## TASK DIRECTIONS
Locate every line in the rows below that contains the string "highest" and copy each of those lines. The match is case-sensitive.

## MATERIAL SUPPLIED
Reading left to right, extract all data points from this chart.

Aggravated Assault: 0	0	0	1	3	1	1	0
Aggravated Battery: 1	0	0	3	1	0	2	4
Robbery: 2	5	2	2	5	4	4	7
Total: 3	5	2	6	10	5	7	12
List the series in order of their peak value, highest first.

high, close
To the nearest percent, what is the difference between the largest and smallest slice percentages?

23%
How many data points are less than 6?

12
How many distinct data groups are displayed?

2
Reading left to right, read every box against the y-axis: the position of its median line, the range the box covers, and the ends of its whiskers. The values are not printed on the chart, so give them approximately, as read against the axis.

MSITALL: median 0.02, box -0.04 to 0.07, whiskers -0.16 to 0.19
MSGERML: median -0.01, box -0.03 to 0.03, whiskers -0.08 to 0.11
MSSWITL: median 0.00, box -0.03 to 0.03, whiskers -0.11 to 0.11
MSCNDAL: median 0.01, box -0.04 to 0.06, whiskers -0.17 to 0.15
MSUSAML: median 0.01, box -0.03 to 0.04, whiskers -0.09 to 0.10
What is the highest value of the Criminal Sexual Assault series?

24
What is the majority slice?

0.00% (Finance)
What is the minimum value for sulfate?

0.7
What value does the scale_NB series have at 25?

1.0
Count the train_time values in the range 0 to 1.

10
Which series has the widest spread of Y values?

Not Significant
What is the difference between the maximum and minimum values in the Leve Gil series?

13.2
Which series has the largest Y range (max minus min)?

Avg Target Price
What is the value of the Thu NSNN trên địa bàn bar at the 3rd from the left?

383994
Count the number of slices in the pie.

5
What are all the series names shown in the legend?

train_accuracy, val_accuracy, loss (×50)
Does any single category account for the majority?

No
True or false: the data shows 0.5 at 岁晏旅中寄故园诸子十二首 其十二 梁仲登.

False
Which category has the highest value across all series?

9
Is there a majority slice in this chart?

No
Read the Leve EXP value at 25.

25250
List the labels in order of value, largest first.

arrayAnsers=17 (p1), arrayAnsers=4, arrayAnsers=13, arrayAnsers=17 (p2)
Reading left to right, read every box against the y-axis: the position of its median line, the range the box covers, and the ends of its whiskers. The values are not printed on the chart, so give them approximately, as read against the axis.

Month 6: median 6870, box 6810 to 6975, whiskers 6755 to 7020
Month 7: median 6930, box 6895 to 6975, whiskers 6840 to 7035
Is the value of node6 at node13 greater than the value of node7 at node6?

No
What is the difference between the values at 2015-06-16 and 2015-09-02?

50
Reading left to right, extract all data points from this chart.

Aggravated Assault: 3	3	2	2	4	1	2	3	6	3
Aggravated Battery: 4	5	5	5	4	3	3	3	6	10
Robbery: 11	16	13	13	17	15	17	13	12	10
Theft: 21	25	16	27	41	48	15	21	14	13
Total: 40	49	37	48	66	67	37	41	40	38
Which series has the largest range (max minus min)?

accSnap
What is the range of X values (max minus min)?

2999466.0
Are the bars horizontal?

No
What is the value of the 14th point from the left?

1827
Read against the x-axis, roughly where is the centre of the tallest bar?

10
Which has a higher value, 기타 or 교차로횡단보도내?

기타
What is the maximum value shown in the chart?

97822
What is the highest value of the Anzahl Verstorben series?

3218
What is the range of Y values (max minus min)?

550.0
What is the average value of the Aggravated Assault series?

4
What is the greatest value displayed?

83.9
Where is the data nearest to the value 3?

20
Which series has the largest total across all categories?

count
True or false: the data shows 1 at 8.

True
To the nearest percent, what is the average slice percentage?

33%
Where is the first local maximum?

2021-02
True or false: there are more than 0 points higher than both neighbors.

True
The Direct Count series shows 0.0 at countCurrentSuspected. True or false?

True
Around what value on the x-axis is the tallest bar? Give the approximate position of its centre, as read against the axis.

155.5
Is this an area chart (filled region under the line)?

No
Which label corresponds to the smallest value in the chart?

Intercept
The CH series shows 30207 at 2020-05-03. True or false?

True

## SOLUTION TO THIS EXERCISE
List the series in order of their peak value, highest first.
What is the highest value of the Criminal Sexual Assault series?
Which category has the highest value across all series?
What is the highest value of the Anzahl Verstorben series?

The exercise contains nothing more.